PROVIDED DATA
::::::::::

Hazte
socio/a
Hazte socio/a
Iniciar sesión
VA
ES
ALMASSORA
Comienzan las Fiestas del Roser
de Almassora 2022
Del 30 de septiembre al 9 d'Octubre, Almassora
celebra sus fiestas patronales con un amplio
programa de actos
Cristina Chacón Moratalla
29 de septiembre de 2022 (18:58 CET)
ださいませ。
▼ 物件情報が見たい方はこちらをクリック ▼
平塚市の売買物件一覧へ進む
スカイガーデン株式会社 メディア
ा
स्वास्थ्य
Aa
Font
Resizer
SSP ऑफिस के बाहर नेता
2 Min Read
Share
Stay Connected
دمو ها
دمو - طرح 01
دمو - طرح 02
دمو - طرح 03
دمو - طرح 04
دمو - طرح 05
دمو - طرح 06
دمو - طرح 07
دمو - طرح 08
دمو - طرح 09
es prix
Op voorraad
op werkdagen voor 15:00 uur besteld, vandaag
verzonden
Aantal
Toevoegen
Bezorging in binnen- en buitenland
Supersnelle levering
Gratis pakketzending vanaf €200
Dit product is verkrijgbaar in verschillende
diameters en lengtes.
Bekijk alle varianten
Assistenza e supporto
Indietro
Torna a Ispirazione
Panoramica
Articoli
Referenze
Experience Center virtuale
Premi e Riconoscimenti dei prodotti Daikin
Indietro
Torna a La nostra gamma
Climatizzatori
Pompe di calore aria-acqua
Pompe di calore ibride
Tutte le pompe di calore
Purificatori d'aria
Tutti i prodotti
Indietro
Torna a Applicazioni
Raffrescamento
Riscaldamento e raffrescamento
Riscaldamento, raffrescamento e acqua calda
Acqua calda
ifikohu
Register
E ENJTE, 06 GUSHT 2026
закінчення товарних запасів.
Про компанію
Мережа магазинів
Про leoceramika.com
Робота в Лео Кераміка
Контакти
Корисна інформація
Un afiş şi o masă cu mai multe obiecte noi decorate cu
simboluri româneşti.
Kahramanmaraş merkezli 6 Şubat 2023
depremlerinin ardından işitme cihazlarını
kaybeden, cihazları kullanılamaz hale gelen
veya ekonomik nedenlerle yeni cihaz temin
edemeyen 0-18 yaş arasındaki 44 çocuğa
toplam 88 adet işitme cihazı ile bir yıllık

::::::::::

WORK TO COMPLETE
Rewrite the lines of all the items above, replacing each "Indietro" with "Precedente" and leaving everything else unchanged.

PROBLEM SOLUTION
Hazte
socio/a
Hazte socio/a
Iniciar sesión
VA
ES
ALMASSORA
Comienzan las Fiestas del Roser
de Almassora 2022
Del 30 de septiembre al 9 d'Octubre, Almassora
celebra sus fiestas patronales con un amplio
programa de actos
Cristina Chacón Moratalla
29 de septiembre de 2022 (18:58 CET)
ださいませ。
▼ 物件情報が見たい方はこちらをクリック ▼
平塚市の売買物件一覧へ進む
スカイガーデン株式会社 メディア
ा
स्वास्थ्य
Aa
Font
Resizer
SSP ऑफिस के बाहर नेता
2 Min Read
Share
Stay Connected
دمو ها
دمو - طرح 01
دمو - طرح 02
دمو - طرح 03
دمو - طرح 04
دمو - طرح 05
دمو - طرح 06
دمو - طرح 07
دمو - طرح 08
دمو - طرح 09
es prix
Op voorraad
op werkdagen voor 15:00 uur besteld, vandaag
verzonden
Aantal
Toevoegen
Bezorging in binnen- en buitenland
Supersnelle levering
Gratis pakketzending vanaf €200
Dit product is verkrijgbaar in verschillende
diameters en lengtes.
Bekijk alle varianten
Assistenza e supporto
Precedente
Torna a Ispirazione
Panoramica
Articoli
Referenze
Experience Center virtuale
Premi e Riconoscimenti dei prodotti Daikin
Precedente
Torna a La nostra gamma
Climatizzatori
Pompe di calore aria-acqua
Pompe di calore ibride
Tutte le pompe di calore
Purificatori d'aria
Tutti i prodotti
Precedente
Torna a Applicazioni
Raffrescamento
Riscaldamento e raffrescamento
Riscaldamento, raffrescamento e acqua calda
Acqua calda
ifikohu
Register
E ENJTE, 06 GUSHT 2026
закінчення товарних запасів.
Про компанію
Мережа магазинів
Про leoceramika.com
Робота в Лео Кераміка
Контакти
Корисна інформація
Un afiş şi o masă cu mai multe obiecte noi decorate cu
simboluri româneşti.
Kahramanmaraş merkezli 6 Şubat 2023
depremlerinin ardından işitme cihazlarını
kaybeden, cihazları kullanılamaz hale gelen
veya ekonomik nedenlerle yeni cihaz temin
edemeyen 0-18 yaş arasındaki 44 çocuğa
toplam 88 adet işitme cihazı ile bir yıllık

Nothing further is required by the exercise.